START Source material
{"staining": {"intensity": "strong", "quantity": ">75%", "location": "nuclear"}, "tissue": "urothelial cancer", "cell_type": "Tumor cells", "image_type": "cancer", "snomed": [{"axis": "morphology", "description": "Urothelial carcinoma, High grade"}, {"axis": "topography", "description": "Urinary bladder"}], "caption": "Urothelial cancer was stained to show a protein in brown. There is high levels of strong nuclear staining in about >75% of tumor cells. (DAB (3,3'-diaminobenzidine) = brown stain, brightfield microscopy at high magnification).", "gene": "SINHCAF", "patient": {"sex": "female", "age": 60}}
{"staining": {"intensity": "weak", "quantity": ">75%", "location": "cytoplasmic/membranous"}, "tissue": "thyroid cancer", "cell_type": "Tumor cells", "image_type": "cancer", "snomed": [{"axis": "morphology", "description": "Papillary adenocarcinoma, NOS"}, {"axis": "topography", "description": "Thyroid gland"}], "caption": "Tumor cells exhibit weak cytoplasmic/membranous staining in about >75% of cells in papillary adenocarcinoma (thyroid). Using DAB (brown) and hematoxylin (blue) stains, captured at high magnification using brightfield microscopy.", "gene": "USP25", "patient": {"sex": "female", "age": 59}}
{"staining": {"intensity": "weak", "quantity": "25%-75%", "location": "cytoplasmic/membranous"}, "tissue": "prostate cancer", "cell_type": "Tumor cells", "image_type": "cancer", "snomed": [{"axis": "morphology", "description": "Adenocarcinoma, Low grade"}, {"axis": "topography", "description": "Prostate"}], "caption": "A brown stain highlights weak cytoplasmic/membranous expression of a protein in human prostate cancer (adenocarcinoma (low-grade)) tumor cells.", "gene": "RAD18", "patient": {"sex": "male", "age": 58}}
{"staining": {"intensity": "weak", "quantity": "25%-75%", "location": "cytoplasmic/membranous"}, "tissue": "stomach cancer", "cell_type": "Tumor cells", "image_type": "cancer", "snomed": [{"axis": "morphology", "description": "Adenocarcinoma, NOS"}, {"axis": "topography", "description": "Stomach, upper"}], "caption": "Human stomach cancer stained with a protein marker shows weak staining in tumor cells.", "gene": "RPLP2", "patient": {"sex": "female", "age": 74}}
END Source material
* [Assigned task] Word for word, copy the listing above in its entirety.

* [Response]
{"staining": {"intensity": "strong", "quantity": ">75%", "location": "nuclear"}, "tissue": "urothelial cancer", "cell_type": "Tumor cells", "image_type": "cancer", "snomed": [{"axis": "morphology", "description": "Urothelial carcinoma, High grade"}, {"axis": "topography", "description": "Urinary bladder"}], "caption": "Urothelial cancer was stained to show a protein in brown. There is high levels of strong nuclear staining in about >75% of tumor cells. (DAB (3,3'-diaminobenzidine) = brown stain, brightfield microscopy at high magnification).", "gene": "SINHCAF", "patient": {"sex": "female", "age": 60}}
{"staining": {"intensity": "weak", "quantity": ">75%", "location": "cytoplasmic/membranous"}, "tissue": "thyroid cancer", "cell_type": "Tumor cells", "image_type": "cancer", "snomed": [{"axis": "morphology", "description": "Papillary adenocarcinoma, NOS"}, {"axis": "topography", "description": "Thyroid gland"}], "caption": "Tumor cells exhibit weak cytoplasmic/membranous staining in about >75% of cells in papillary adenocarcinoma (thyroid). Using DAB (brown) and hematoxylin (blue) stains, captured at high magnification using brightfield microscopy.", "gene": "USP25", "patient": {"sex": "female", "age": 59}}
{"staining": {"intensity": "weak", "quantity": "25%-75%", "location": "cytoplasmic/membranous"}, "tissue": "prostate cancer", "cell_type": "Tumor cells", "image_type": "cancer", "snomed": [{"axis": "morphology", "description": "Adenocarcinoma, Low grade"}, {"axis": "topography", "description": "Prostate"}], "caption": "A brown stain highlights weak cytoplasmic/membranous expression of a protein in human prostate cancer (adenocarcinoma (low-grade)) tumor cells.", "gene": "RAD18", "patient": {"sex": "male", "age": 58}}
{"staining": {"intensity": "weak", "quantity": "25%-75%", "location": "cytoplasmic/membranous"}, "tissue": "stomach cancer", "cell_type": "Tumor cells", "image_type": "cancer", "snomed": [{"axis": "morphology", "description": "Adenocarcinoma, NOS"}, {"axis": "topography", "description": "Stomach, upper"}], "caption": "Human stomach cancer stained with a protein marker shows weak staining in tumor cells.", "gene": "RPLP2", "patient": {"sex": "female", "age": 74}}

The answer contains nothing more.